Saturday, September 22, 2012

Value Judgment

Americans United [for Separation of Church and State], for one, does not seek, and has never sought, to restrict religious beliefs and practice in the United States. All we want is for religion to be kept out of the government (and government to be kept out of religion) because that’s what the U.S. Constitution requires. Our founders did not base our government of [sic] “biblical values,” as [Texas Governor Rick] Perry claims, but on the values of freedom and equality. You can be a good American regardless of your views about religion.
Satan, Separation And Absurdity: Texas Gov. Rallies ‘Christian Warriors’ To Scale The Church-State ‘Iron Curtain’
The third sentence of this paragraph is, for me, the most interesting, because it brings up one of the central conflicts between those Americans (especially Evangelicals) who feel that the United States is not religious enough and secular Americans. Are “freedom and equality” biblical values or secular ones? And, perhaps more importantly, must it be one or the other? The phrasing of the sentence, “Our founders did not base our government on ‘biblical values,’ as Perry claims, but on the values of freedom and equality,” implies that ‘biblical values’ and ‘the values of freedom and equality’ are not the same thing - that there is is necessary separation between the two. It also appears to stake out a claim to these values in the name of secularism.

Historically speaking, this isn't particularly far-fetched, especially if one is using Europe and the Americas as an example. The First Amendment to the Constitution, and later documents, such as the Manifesto of the Communist Party can be seen as direct reactions to abusive practices of governments that had been carried out in the name of religion or with the backing of religious authorities. While the grade-school version of American history tends to portray life in the colonies as difficult, but basically an extended round of singing Kumbayah in log cabins and quaint homes on cobbled streets, the reality is quite a bit darker. Colonists in the new world were not above making their own particular brand of Christianity a legal requirement in their communities, practicing slavery on a large scale and regarding the natives as little more than uppity wildlife that stood in the way of the rightful exploitation of land that had been granted to them by God. None of this interfered with them thinking of themselves as “good Christians.” So there's a case to be made that something other than religious sentiment was being drawn on.

It is, however, difficult to claim that the framers of the Constitution, and the authors of the First Amendment were a cabal of non-religious secularists. (Of course, by the same token, it's difficult, from examining the historical record, to find much evidence that the movers and shakers of the late colonies and early United States had much of a commitment to “the values of freedom and equality” unless you qualify that with: “for landowning, Anglo-European white men.”) The simplest argument for the idea that “freedom and equality” grew from a religious origin is found in the introduction and preamble to the Declaration of Independence: “When in the Course of human events, it becomes necessary for one people to dissolve the political bands which have connected them with another, and to assume among the powers of the earth, the separate and equal station to which the Laws of Nature and of Nature's God entitle them, a decent respect to the opinions of mankind requires that they should declare the causes which impel them to the separation. We hold these truths to be self-evident, that all men are created equal, that they are endowed by their Creator with certain unalienable Rights, that among these are Life, Liberty and the pursuit of Happiness.” While we still have the thorny issue of just who “all men” refers to, it seems pretty clear that there was some aspect of religiosity in the proceedings.

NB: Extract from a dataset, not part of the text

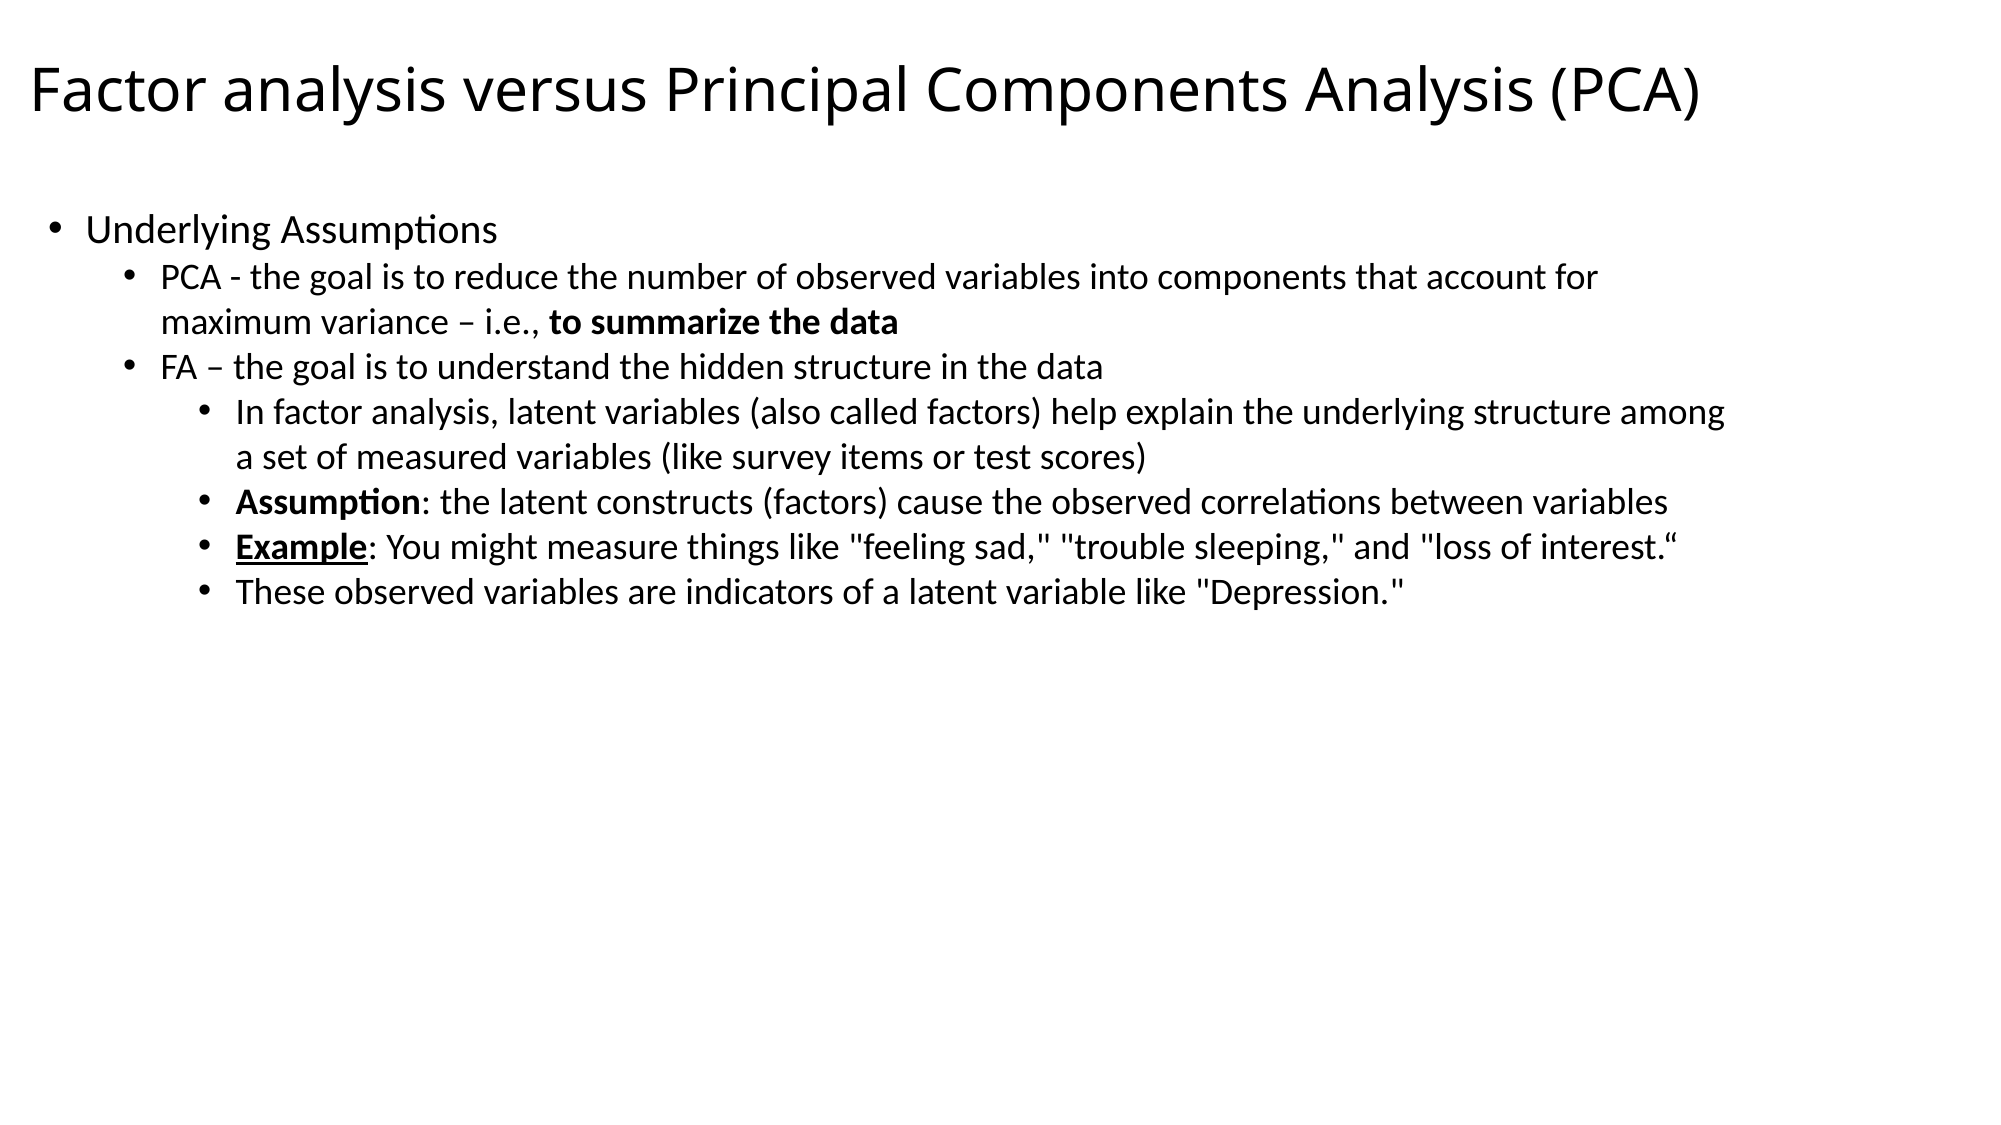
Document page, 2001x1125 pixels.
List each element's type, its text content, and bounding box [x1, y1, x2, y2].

title Factor analysis versus Principal Components Analysis (PCA) [14, 40, 1740, 144]
list Underlying Assumptions PCA - the goal is to reduce the number of observed variables into components that account for maximum variance – i.e., to summarize the data FA – the goal is to understand the hidden structure in the data In factor analysis, latent variables (also called factors) help explain the underlying structure among a set of measured variables (like survey items or test scores) Assumption: the latent constructs (factors) cause the observed correlations between variables Example: You might measure things like "feeling sad," "trouble sleeping," and "loss of interest.“ These observed variables are indicators of a latent variable like "Depression." [33, 194, 1759, 1069]
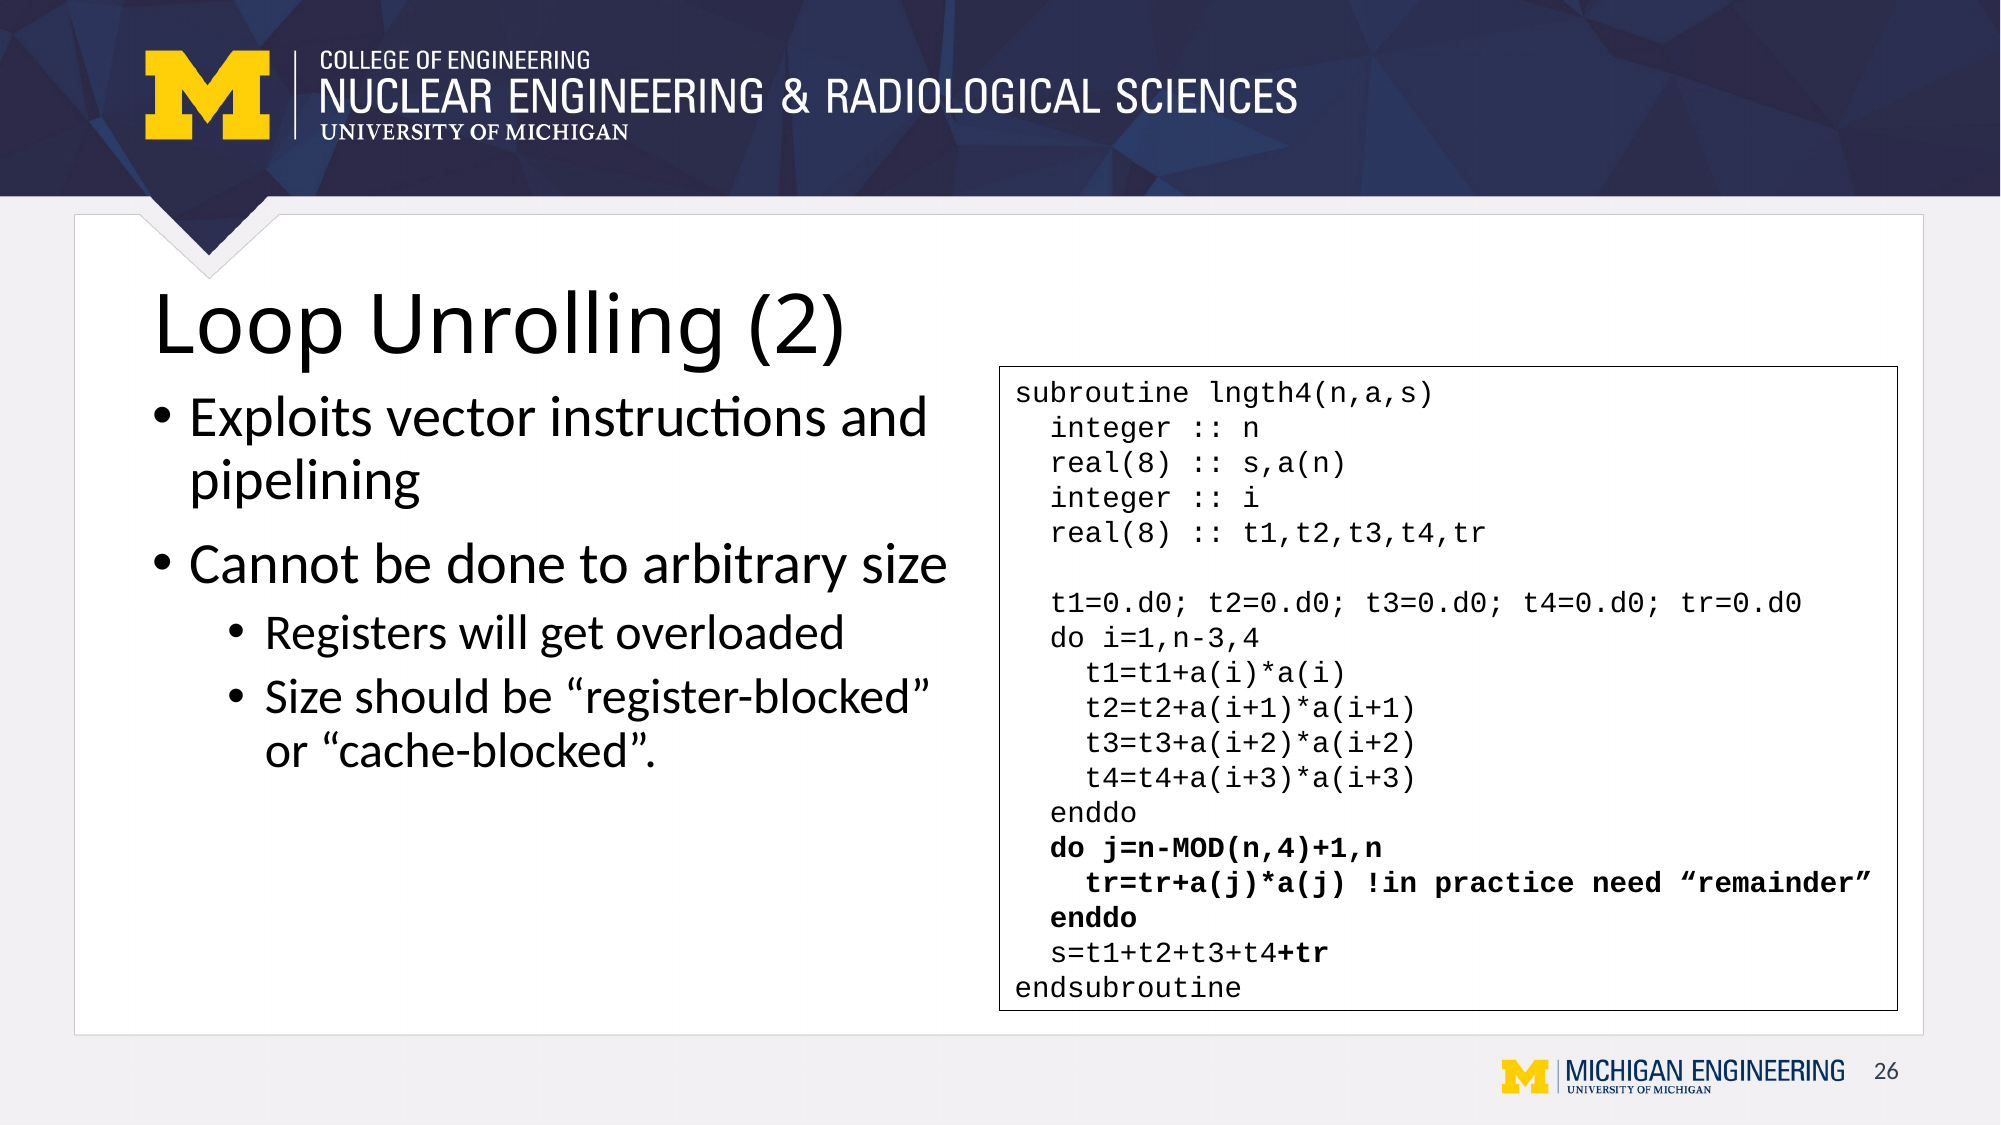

In the end, the most likely explanation is a fairly simple one - that the founders of the United States, realizing what allowing for a state religion would likely result in (likely from recent history), nixed the idea, without any regard to their own faiths. Government was based less on strictly secular lines than it was on non-sectarian ones. The statement “Our founders did not base our government on ‘biblical values,’ as Perry claims, but on the values of freedom and equality,” is correct in that there was no directly religious imperative that was being carried out - “freedom and equality” were not part of a package deal of religious observances that were baked into the new nation. Rather, they came from the idea that the God the founders understood did not mean for them to bow before the arbitrary decrees of Kings and Noblemen (and Prelates, while we're on the subject) who had been set above them by Divine Right, and answerable to God, rather than their fellow citizens. One suspects that the founders were little different from people today, convinced that God's will just so happened to conveniently align with their own interests, if not those of everyone in the Americas. And it did what they intended it to in that it created a society mostly free of the religious strife that had plagued Europe and even some of the colonies. Illustrating that the effects of these values are of much more interest than their origins.